TASK ▸
Look for the word "pinky" in the material below. Copy each line that has it.

INPUT ▸
#####
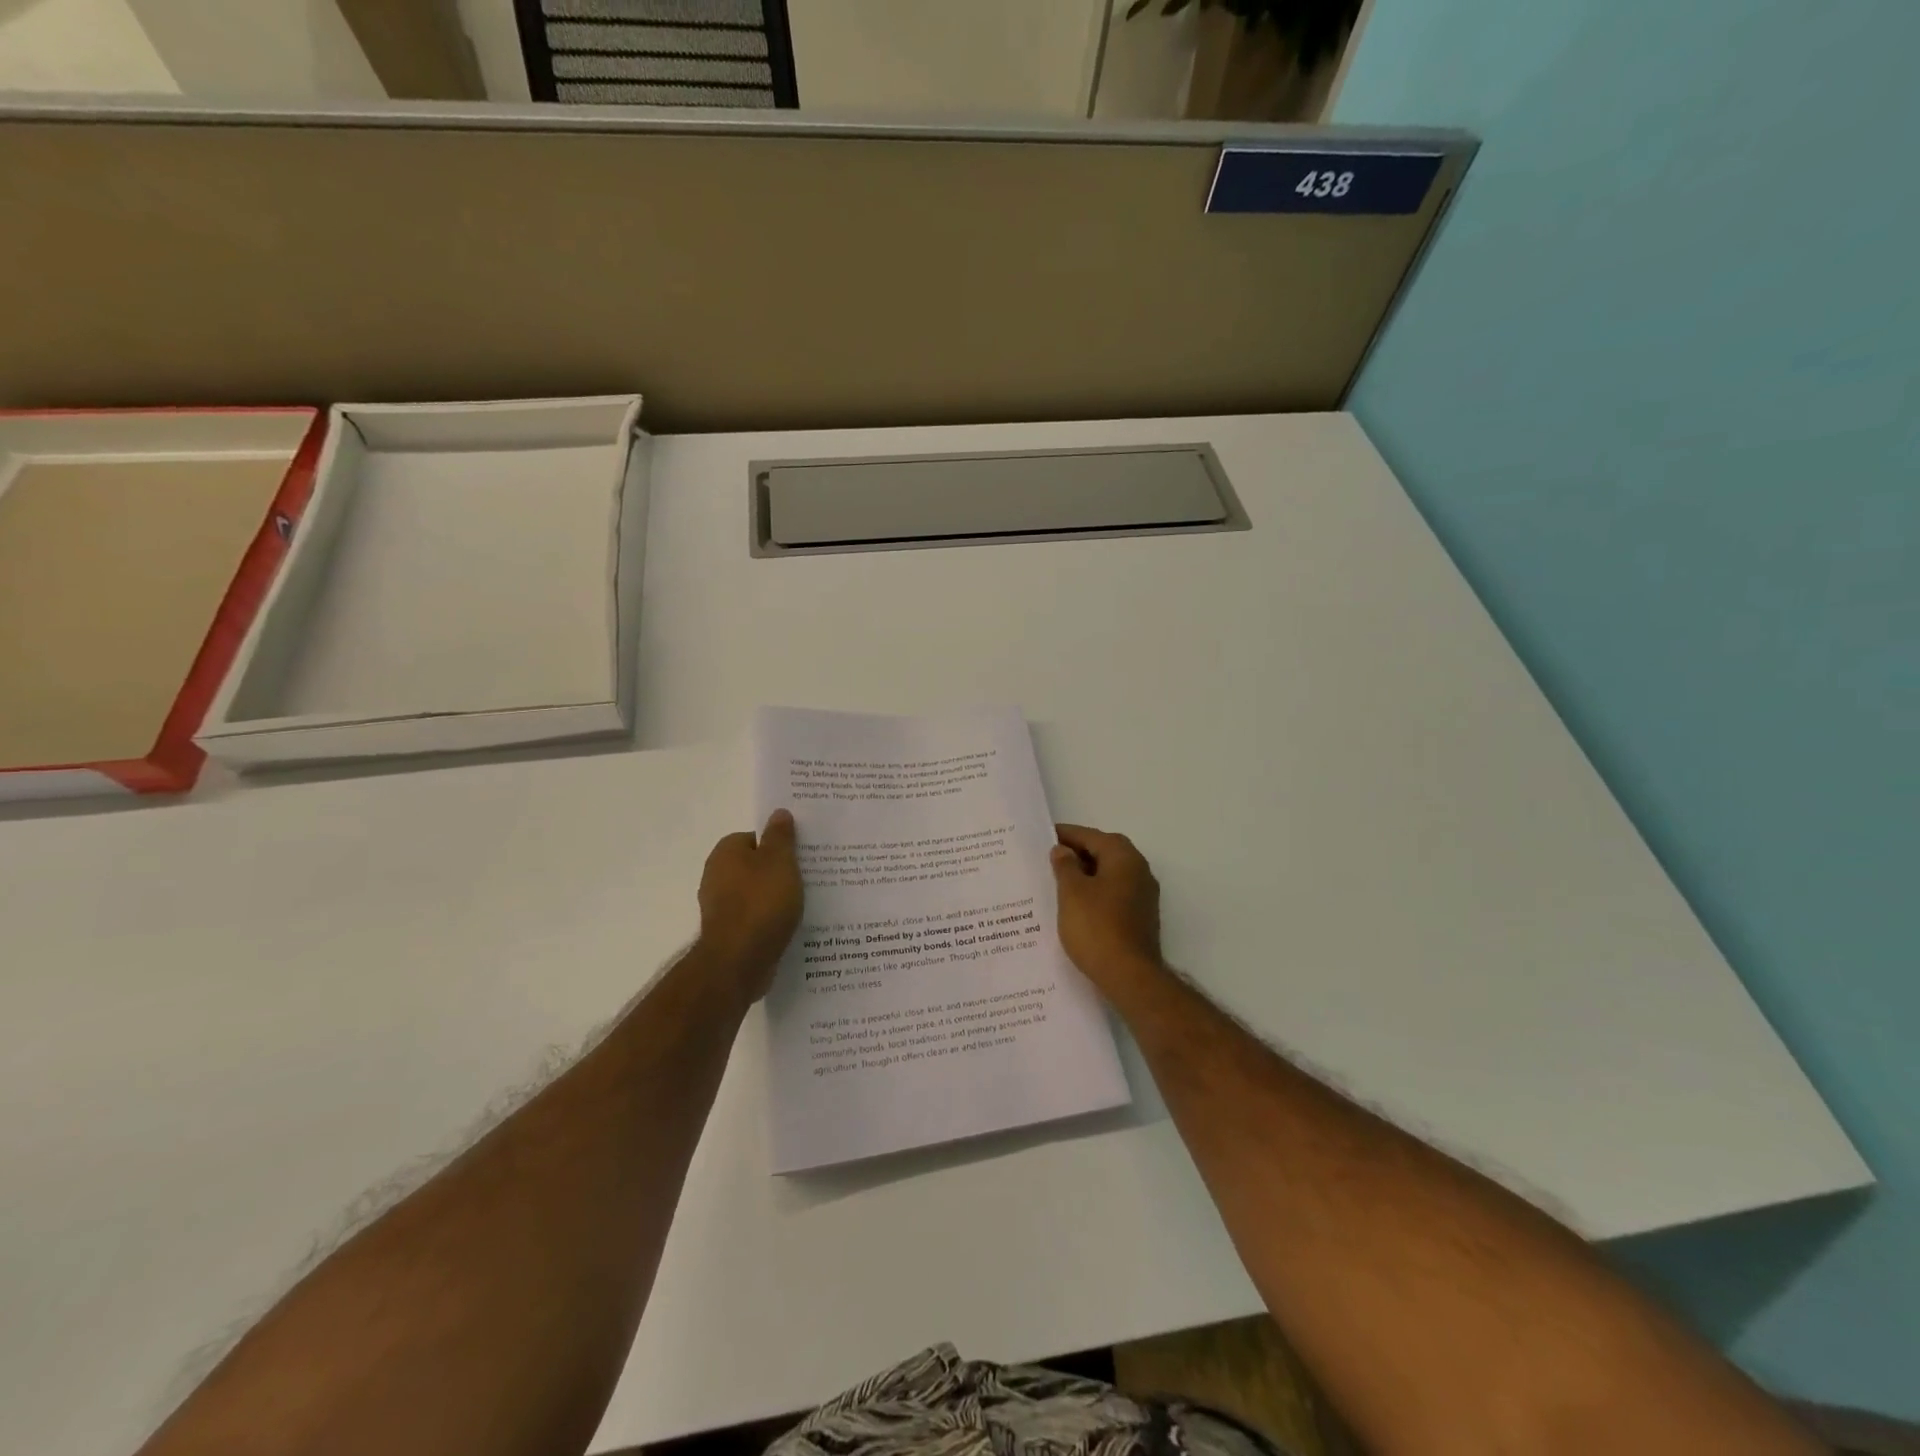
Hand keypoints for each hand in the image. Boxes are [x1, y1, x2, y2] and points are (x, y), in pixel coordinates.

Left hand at [697, 809, 802, 1004]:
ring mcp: (720, 907)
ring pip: (756, 893)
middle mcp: (716, 876)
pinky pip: (755, 918)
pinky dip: (770, 920)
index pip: (755, 838)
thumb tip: (779, 813)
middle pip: (755, 866)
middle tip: (809, 877)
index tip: (801, 855)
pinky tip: (790, 926)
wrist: (738, 961)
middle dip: (779, 872)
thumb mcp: (780, 861)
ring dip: (776, 898)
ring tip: (806, 904)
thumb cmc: (761, 903)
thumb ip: (780, 836)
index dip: (779, 845)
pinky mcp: (729, 933)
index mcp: (726, 852)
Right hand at [1050, 823, 1164, 991]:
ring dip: (1087, 873)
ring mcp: (1143, 895)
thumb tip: (1063, 850)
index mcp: (1124, 857)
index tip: (1044, 835)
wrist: (1129, 976)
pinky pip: (1114, 893)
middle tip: (1050, 856)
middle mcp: (1139, 870)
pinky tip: (1076, 904)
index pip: (1092, 836)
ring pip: (1111, 874)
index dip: (1067, 834)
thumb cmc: (1096, 927)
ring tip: (1058, 880)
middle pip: (1105, 852)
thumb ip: (1065, 866)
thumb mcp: (1071, 892)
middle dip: (1078, 852)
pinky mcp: (1141, 917)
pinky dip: (1096, 891)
#####
ANSWER SPACE ▸
pinky pip: (755, 918)
pinky dip: (770, 920)
pinky tip: (790, 926)
pinky mcp: (729, 933)
pinky pip: (1114, 893)
pinky tip: (1076, 904)
pinky mcp: (1141, 917)
pinky dip: (1096, 891)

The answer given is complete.